Claude Sautet ne tarit pas d'éloge sur ce que Romy Schneider a précisément apporté au personnage, lui apportant une certaine épaisseur : "Elle aimait bien les scènes où elle se retrouvait paumée. Elle n’avait pas cette pudeur. Il faut dire qu’alors les rapports de Romy avec son mari, Harry Mayen, s’étaient détériorés. Elle était tout à fait égarée dans sa vie privée. Son angoisse profonde déteignait sur Rosalie et lui donnait plus d’épaisseur."

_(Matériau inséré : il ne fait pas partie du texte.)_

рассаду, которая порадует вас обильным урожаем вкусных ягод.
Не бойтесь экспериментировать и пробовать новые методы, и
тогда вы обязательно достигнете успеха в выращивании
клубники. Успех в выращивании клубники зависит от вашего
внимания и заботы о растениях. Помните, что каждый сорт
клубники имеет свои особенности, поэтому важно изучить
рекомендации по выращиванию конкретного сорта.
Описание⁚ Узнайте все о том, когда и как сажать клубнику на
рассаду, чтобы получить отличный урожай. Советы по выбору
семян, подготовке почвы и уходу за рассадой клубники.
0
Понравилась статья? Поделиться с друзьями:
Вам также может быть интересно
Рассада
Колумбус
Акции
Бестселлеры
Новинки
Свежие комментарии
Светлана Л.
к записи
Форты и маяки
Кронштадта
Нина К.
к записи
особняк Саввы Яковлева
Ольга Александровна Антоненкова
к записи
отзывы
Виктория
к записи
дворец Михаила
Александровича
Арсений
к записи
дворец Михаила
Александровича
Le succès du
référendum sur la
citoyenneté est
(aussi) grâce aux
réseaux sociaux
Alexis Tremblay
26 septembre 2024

Yves Montand et un rôle qui colle à la peau
Le choix d'Yves Montand est une évidence pour le réalisateur. Mais le comédien aurait d'abord exprimé quelques réserves avant d'accepter... "Il a d’abord eu peur. Peur de jouer un “cocu”. Du reste, Gassman avait eu la même réaction : “Cornuto ? Impossibile !” C’est Simone Signoret qui l’a finalement persuadé. Elle et Romy s’aimaient beaucoup", confie-t-il auprès de Michel Boujut. L'estime et le respect de Sautet envers Montand sont réciproques : "J’aurai toujours une grande tendresse pour Claude Sautet. Il m’a vraiment percé à jour, à mon insu, si je puis dire. Il a très bien compris que ce qui pouvait être considéré chez moi comme de la faiblesse, ou un manque de connaissances, n’était qu’une forme de mala-dresse et de naïveté qui l’est bien sûr beaucoup moins aujourd’hui, puisqu’il me l’a révélée."

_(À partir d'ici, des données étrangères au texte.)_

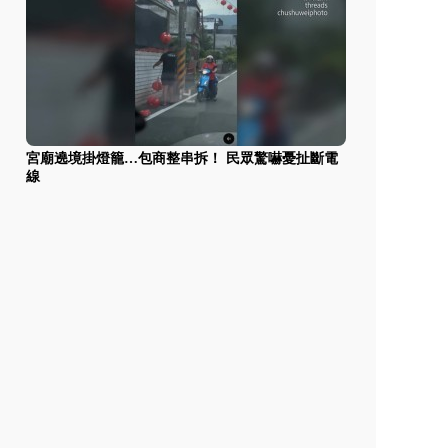
宮廟遶境掛燈籠…包商整串拆！ 民眾驚嚇憂扯斷電
線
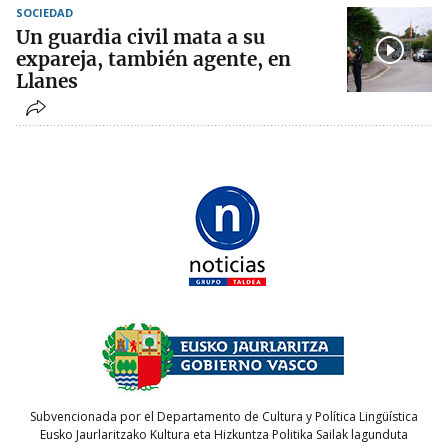
SOCIEDAD
Un guardia civil mata a su
expareja, también agente, en
Llanes
Subvencionada por el Departamento de Cultura y Política Lingüística
Eusko Jaurlaritzako Kultura eta Hizkuntza Politika Sailak lagunduta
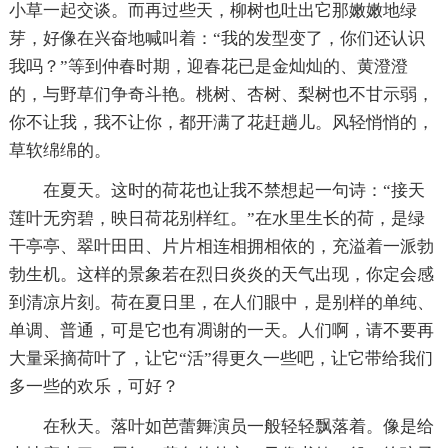
小草一起交谈。而再过些天，柳树也吐出它那嫩嫩地绿
芽，好像在兴奋地喊叫着：“我的发型变了，你们还认识
我吗？”等到仲春时期，迎春花已是金灿灿的、黄澄澄
的，与野草们争奇斗艳。桃树、杏树、梨树也不甘示弱，
你不让我，我不让你，都开满了花赶趟儿。风轻悄悄的，
草软绵绵的。
在夏天。这时的荷花也让我不禁想起一句诗：“接天
莲叶无穷碧，映日荷花别样红。”在水里生长的荷，是绿
干亭亭、翠叶田田、片片相连相拥相依的，充溢着一派勃
勃生机。这样的景象若在烈日炎炎的天气出现，你定会感
到清凉片刻。荷在夏日里，在人们眼中，是别样的单纯、
单调、普通，可是它也有凋谢的一天。人们啊，请不要再
大量采摘荷叶了，让它“活”得更久一些吧，让它带给我们
多一些的欢乐，可好？
在秋天。落叶如芭蕾舞演员一般轻轻飘落着。像是给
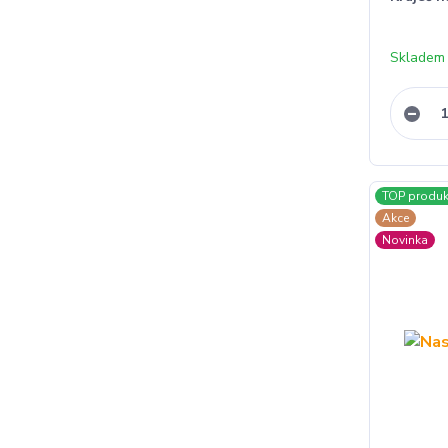
Skladem
TOP produk
Akce
Novinka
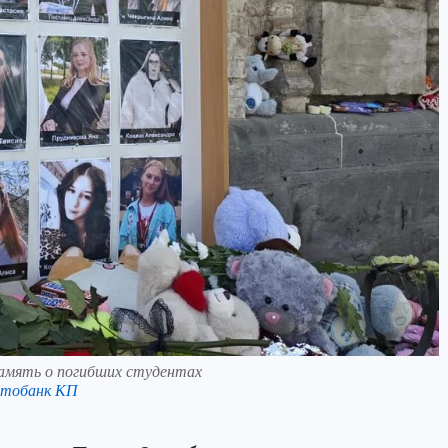
амять о погибших студентах
отобанк КП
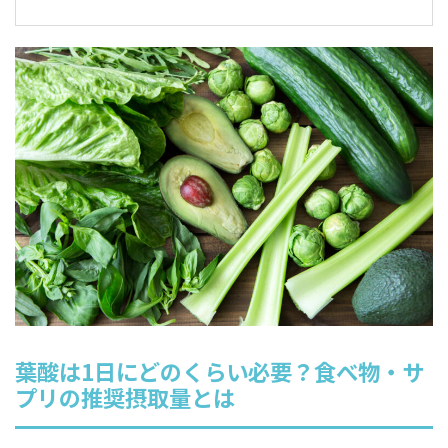
葉酸は1日にどのくらい必要？食べ物・サ
プリの推奨摂取量とは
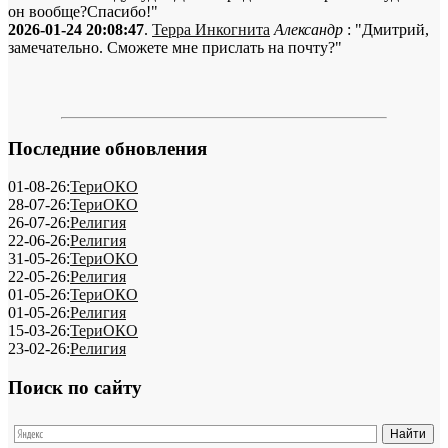
он вообще?Спасибо!"
2026-01-24 20:08:47
.
Терра Инкогнита
Александр
: "Дмитрий,
замечательно. Сможете мне прислать на почту?"
Последние обновления
01-08-26:
ТериОКО
28-07-26:
ТериОКО
26-07-26:
Религия
22-06-26:
Религия
31-05-26:
ТериОКО
22-05-26:
Религия
01-05-26:
ТериОКО
01-05-26:
Религия
15-03-26:
ТериОКО
23-02-26:
Религия
Поиск по сайту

Et d'ajouter : "Il a su utiliser ce qu’il lui fallait pour son personnage : à la fois une grande santé et cette grande naïveté. (...) Il y a des rôles, comme ça, qui vous libèrent et vous enrichissent", explique-t-il dans Yves Montand d’Alain Rémond (Veyrier, 1980). Ce rôle lui collera à la peau par la suite. "Ayant découvert dans César une partie de lui-même, il a eu tendance plus tard à en faire un procédé. Et donc, à cabotiner un peu", dit sans détour Claude Sautet.
Si Montand et Sautet s'apprécient, le tournage de César et Rosalie ne sera en revanche pas de tout repos. Il y a des tensions, et le climat n'est pas toujours au beau fixe entre comédiens. "Je devais sans cesse intervenir, alternant le chaud et le froid pour panser les blessures d’amour-propre et de susceptibilité. Ce furent quatorze semaines de tension et sûrement le tournage pendant lequel j’ai été le plus de mauvaise humeur !", résume Claude Sautet. Le comportement d'Yves Montand aurait eu tendance à irriter ses partenaires. Ces tensions ne transparaissent pas dans le film, révélant un couple mythique du cinéma français. A (re)découvrir ce soir sur C8.